PERINTAH KERJA: Temukan semua baris dalam daftar di bawah yang memuat kata "Editais", lalu salin baris-baris tersebut.

=-=-=

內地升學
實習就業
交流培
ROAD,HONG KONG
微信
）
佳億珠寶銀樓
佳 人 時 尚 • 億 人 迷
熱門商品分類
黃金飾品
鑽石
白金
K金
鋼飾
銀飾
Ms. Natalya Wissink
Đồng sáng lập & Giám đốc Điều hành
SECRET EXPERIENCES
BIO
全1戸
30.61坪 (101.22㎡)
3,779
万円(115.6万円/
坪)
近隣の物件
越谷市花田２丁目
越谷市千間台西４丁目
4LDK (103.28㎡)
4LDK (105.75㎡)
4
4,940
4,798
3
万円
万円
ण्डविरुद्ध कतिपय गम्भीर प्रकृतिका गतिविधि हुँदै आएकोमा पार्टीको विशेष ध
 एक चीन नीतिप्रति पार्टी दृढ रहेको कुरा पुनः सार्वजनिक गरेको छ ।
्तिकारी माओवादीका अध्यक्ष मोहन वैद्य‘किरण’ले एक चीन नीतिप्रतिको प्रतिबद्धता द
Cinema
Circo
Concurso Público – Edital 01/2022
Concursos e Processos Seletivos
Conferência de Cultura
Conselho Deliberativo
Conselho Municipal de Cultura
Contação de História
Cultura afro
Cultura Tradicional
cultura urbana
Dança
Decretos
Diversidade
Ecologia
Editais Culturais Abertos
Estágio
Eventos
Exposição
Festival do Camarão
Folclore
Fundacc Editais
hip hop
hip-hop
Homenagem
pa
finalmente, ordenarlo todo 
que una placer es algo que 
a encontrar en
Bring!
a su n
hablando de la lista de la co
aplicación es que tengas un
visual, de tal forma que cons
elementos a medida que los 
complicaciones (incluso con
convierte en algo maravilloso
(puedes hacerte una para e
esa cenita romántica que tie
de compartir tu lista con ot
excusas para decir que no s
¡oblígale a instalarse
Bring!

=-=-=

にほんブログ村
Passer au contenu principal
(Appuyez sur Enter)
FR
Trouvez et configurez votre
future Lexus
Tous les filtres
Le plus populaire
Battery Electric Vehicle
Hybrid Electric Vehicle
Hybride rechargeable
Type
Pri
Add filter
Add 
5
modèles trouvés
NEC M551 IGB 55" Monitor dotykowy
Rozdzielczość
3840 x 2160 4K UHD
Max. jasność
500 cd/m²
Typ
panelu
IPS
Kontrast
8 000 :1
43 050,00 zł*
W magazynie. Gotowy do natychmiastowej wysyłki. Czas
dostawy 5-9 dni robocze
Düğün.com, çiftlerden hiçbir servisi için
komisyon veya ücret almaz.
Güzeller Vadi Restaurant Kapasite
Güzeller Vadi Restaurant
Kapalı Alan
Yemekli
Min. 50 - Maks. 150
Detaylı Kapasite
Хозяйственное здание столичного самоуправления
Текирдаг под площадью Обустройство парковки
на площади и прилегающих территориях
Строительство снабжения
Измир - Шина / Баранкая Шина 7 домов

=-=-=

HASIL TUGAS:
Editais Culturais Abertos
Fundacc Editais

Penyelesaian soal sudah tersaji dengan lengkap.